• Prompt: Gather all lines from the material that contain "with".

• Given records:
*** Begin section ***

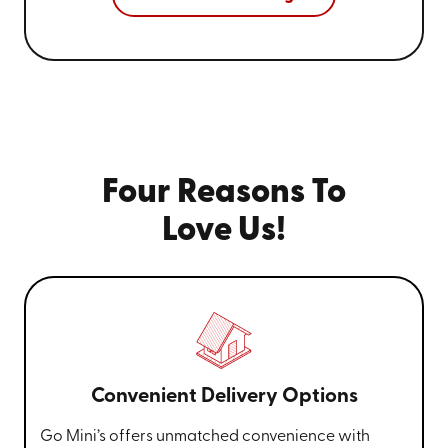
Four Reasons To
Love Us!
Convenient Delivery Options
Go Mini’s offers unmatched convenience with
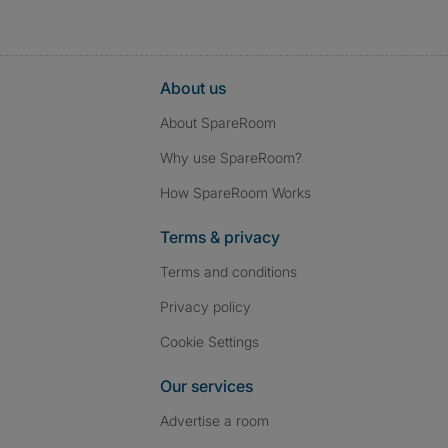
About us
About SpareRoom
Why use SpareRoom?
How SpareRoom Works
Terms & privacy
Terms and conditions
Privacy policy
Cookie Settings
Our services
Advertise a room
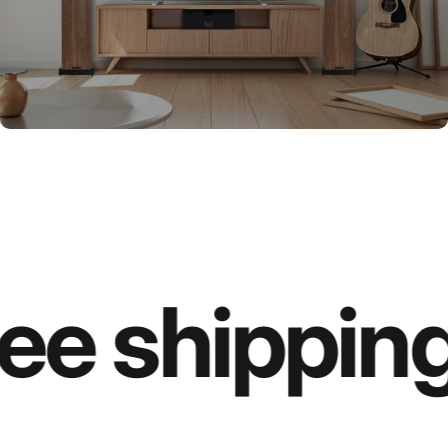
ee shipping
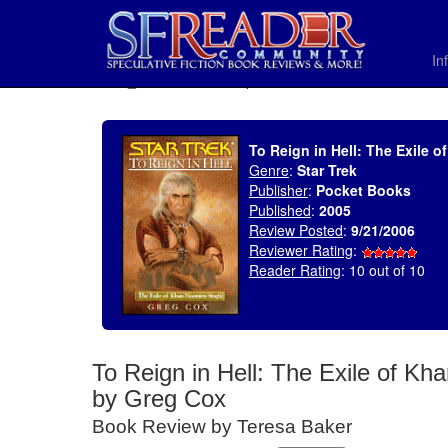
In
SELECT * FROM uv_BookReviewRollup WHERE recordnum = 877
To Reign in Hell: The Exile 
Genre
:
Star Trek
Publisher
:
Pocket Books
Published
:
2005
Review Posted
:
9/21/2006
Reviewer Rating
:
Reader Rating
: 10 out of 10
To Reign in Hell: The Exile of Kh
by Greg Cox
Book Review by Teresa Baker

*** End section ***
*** Begin section ***

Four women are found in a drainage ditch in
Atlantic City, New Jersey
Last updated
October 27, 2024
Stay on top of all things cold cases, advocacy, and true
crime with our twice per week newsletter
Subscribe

*** End section ***
*** Begin section ***

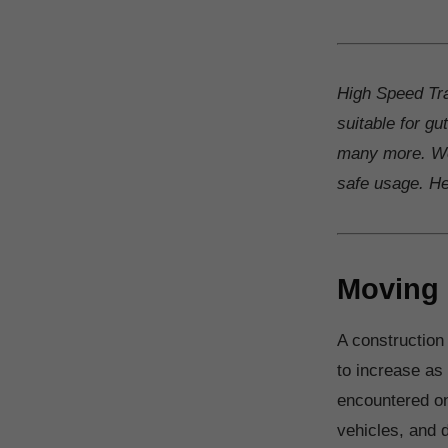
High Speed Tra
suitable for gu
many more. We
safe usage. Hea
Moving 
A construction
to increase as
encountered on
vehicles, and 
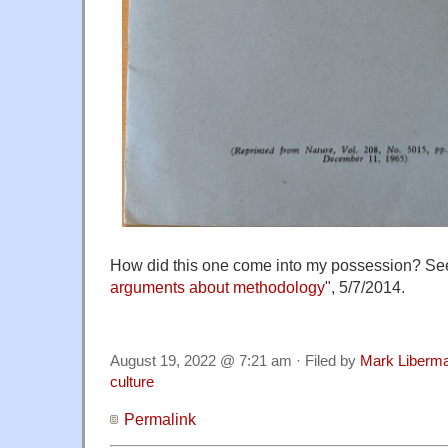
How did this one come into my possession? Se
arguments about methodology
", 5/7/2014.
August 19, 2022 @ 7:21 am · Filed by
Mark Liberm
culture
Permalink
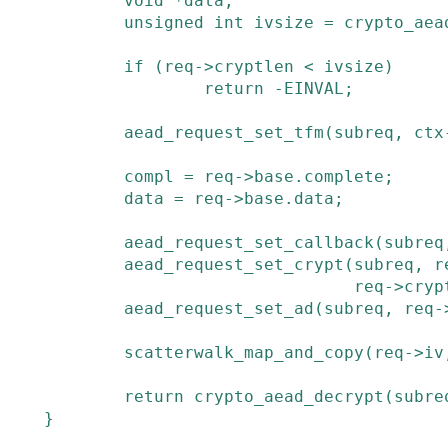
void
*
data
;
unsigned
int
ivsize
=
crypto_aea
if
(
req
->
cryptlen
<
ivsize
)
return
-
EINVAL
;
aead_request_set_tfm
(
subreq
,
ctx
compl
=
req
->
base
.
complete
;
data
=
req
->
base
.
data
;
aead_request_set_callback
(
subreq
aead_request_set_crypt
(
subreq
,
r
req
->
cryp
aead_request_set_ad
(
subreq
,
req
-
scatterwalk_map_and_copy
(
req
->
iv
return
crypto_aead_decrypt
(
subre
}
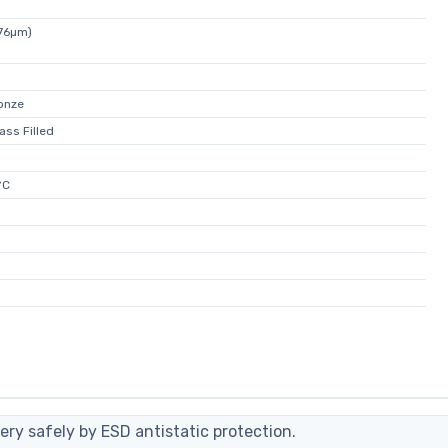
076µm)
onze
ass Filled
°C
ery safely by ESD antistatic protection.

*** End section ***

• Reply to the exercise:
Go Mini’s offers unmatched convenience with
crime with our twice per week newsletter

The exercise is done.